В среду около четырех часов пополудни больной перестал дышать. Мама вздрогнула и закричала:
— Сестра, сестра! Тревор, позови сестру!
Тревор не испугался, он только с любопытством посмотрел на отца. Лицо больного умиротворенно расслабилось, а затем стало чужим, лишенным какого-либо выражения. Сестра накрыла покойника простыней.
Мама встала с табурета, выпрямилась во весь рост и, закрыв лицо ладонями, дала волю слезам.

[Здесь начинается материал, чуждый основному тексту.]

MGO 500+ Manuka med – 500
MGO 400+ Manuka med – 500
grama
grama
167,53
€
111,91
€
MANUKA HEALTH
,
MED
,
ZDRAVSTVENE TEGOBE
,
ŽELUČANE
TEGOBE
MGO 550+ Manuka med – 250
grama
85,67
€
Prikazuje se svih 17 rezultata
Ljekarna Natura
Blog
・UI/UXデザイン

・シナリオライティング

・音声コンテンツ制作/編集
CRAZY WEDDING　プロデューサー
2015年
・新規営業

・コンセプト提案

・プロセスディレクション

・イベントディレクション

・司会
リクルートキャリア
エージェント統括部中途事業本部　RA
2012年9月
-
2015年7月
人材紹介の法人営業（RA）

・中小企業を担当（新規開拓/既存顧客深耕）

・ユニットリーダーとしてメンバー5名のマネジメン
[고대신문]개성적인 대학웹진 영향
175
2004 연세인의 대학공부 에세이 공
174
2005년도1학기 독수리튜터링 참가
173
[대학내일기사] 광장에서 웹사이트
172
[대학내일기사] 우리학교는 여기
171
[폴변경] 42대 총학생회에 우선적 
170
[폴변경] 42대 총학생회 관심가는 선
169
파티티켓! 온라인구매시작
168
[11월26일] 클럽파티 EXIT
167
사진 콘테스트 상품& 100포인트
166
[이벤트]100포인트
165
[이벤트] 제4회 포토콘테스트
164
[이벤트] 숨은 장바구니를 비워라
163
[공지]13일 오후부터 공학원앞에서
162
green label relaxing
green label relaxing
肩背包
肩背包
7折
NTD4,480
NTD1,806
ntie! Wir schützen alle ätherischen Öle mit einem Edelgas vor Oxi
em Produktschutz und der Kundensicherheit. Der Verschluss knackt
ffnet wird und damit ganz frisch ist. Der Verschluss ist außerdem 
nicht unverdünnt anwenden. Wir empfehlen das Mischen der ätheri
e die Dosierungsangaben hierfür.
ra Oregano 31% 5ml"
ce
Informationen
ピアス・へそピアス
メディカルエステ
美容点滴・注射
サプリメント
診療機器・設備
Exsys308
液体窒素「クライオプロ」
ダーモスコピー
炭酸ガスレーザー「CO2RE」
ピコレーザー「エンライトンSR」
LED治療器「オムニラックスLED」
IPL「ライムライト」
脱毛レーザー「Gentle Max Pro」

Когда она опустила руки и обернулась, кровать была уже отгорожена ширмой. Мама посмотрела на Тревора, и из ее глаз снова покатились слезы. Плакала она беззвучно, и Тревору показалось, что мама плачет от усталости и что слезы приносят ей облегчение.
Никого из родственников в больнице не было. Тревор с мамой направились к стоявшему у подъезда такси. У выхода они встретили преподобного Томаса, их пастора.
— Добрый вечер, миссис Франклин, — приветливо улыбнулся он. — Как поживаете?
— Спасибо, ничего.
— А как ваш супруг?
— Он скончался, святой отец, — всхлипывая, ответила мама.
Пастор пожал маме руку, помог ей сесть в машину и смотрел им вслед, пока они не скрылись из виду.
И вот они дома. Новость разлетелась быстро, и дом стал наполняться соболезнующими друзьями. Невестка принесла маме чашку теплого молока, в которую незаметно опустила успокоительную таблетку, а потом увела ее в спальню.
Появились братья отца. Тревор наблюдал за тем, как они отдают распоряжения, договариваются об извещении в газете и по радио, созваниваются со священником, уславливаются о месте на кладбище и времени похорон.
Гостиная наполнилась людьми. Они вспоминали, когда видели отца в последний раз, каким он был замечательным человеком. Тревор знал, что он слишком юн, чтобы судить о взрослых, и все-таки не мог не думать о том, что они фальшивят, притворяются. Их сочувствие было неискренним, словно отрепетированным. Тревор едва сдерживался, чтобы не сказать им об этом.